У Сани гармошка готовно распушилась на коленях, сладко потянулась, и мужик повел песню с надрывом, прищурив глаза. А Василист, уже багровый от вина, кричал во весь голос:
– Фуфло он! Любого спроси! Пустодыра! А у меня во! – и с грохотом выложил на столетию волосатые, уродливо разросшиеся кулаки.
– Ты-то работник, уж чего там, – успокаивала племянника тетка Матрена. А Саня растерянно оглаживал хромку и тревожно поглядывал вокруг.
– Темнота... костолом... напросится у меня, – бубнил он, а злиться не хотелось, ибо душа, вновь разгоряченная вином, готовно раскрылась для веселья.
– Ведь не у себя дома. Чего шумишь-то, скажи? – приступили гости к Василисту, укоряя его. – Он тебе чего плохого сделал? Кулаки чешутся, дак поди об угол почеши, а мы тут воли тебе не дадим.
Хорошо, подоспела Параскева на шум, а за нею и сватья Фелицата вошла с поджатыми в узелок губами, чем-то круто обиженная.

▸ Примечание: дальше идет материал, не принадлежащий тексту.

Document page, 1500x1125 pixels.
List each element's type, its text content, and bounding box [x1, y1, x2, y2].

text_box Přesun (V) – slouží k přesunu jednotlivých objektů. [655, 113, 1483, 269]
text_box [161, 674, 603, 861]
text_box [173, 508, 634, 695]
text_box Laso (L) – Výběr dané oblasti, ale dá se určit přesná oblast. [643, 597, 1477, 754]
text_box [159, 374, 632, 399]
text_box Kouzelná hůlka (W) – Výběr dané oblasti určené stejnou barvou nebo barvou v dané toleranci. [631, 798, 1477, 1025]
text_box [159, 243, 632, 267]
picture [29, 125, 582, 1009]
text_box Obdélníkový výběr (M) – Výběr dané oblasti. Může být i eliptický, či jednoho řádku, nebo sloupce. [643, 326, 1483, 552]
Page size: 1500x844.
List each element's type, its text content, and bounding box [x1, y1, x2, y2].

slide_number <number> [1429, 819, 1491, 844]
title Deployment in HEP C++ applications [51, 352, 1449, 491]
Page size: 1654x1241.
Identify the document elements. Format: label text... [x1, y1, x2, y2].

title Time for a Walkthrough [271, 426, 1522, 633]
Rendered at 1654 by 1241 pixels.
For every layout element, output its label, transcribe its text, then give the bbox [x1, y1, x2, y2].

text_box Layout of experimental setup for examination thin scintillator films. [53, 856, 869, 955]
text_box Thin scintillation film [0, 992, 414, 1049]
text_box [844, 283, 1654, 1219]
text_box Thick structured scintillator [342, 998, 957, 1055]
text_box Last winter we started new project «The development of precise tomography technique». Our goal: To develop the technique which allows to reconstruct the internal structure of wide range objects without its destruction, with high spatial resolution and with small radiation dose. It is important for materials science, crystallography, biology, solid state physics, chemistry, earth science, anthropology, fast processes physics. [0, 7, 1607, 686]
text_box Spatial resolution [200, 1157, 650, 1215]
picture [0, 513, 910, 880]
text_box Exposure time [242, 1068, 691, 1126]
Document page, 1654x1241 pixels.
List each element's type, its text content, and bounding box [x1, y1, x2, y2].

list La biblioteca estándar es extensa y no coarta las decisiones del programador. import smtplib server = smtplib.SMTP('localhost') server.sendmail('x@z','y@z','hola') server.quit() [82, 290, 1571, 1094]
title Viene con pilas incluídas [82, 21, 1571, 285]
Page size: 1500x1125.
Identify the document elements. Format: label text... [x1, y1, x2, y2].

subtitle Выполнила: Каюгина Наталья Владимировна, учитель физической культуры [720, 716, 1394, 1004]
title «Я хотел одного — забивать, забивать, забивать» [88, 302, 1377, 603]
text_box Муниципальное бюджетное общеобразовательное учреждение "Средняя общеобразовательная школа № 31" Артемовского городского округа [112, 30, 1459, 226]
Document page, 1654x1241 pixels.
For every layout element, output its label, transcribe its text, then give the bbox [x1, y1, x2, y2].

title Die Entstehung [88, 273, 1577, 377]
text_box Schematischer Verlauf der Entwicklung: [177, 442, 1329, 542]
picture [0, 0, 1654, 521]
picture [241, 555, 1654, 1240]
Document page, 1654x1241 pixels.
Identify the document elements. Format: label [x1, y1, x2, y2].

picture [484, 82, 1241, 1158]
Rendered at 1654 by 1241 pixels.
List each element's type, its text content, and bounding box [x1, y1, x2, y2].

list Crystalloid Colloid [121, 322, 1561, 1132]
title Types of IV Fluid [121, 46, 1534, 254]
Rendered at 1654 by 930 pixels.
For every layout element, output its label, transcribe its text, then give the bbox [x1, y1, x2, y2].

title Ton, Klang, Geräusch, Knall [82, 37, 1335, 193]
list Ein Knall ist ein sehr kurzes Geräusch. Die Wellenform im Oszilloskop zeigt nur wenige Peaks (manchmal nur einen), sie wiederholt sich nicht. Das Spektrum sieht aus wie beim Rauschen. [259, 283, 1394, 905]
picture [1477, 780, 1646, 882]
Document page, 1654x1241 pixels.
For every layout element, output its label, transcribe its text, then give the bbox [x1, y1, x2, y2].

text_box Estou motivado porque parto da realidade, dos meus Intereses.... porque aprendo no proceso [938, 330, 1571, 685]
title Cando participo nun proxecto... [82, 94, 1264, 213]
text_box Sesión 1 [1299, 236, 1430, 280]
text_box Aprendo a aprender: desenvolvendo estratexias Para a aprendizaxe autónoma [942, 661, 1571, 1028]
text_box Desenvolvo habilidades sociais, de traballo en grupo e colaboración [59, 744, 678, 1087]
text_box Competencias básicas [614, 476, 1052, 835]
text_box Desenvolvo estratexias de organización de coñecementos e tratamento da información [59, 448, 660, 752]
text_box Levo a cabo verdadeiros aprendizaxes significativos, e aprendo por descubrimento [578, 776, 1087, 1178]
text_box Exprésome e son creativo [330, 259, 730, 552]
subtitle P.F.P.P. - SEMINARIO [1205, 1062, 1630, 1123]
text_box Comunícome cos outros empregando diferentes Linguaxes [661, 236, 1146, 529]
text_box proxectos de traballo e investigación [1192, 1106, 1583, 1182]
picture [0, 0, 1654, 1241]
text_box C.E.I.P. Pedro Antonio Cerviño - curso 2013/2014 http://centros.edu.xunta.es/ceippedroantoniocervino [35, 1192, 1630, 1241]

– Чего не поделили? – Хозяйка локтями раздвинула гостей и меж посудой втиснула духовито пышущий поднос с пирогами. Позади нее забыто как-то и одиноко стояла Фелицата: к низко опущенной груди, перетянутой ситцевым фартуком, прижато деревянное блюдо с кулебякой, Фелицата пытливо приглядывалась к дочери, и по напряженному материнскому лицу было видно, как силится она что-то выспросить взглядом. А Параскева вскинула короткую пухлую руку и, когда все замолкли ожидающе, поклонилась в красный пустеющий угол, после и свадебщикам отбила поклон, видно, с намерением сказать молодым доброе путевое слово. Тяжелое шерстяное платье сбилось, на тупеньком коротковатом носу выступила испарина, веки набухли, как бывает у больных сердцем людей. Но по тому, как молчала Параскева, ощипывая на груди платье, чуялось тревожное напряжение ее души. Но гостям хотелось веселья, после второй стопки они отмякли и втянулись в гулеванье, а потому хозяйкину заминку приняли, как понятную жалостливую растерянность и грусть постаревшей матери, оженившей последнего сына.
– Чего тянешь?! Не трави людей, – окрикнула тетка Матрена, а Саня, улыбаясь застолью, готовно потянулся к хромке. Но что-то грозовое мраком подернуло лицо Параскевы, налитое красниной. Но она смолчала, из рук Фелицаты приняла кулебяку и разломила.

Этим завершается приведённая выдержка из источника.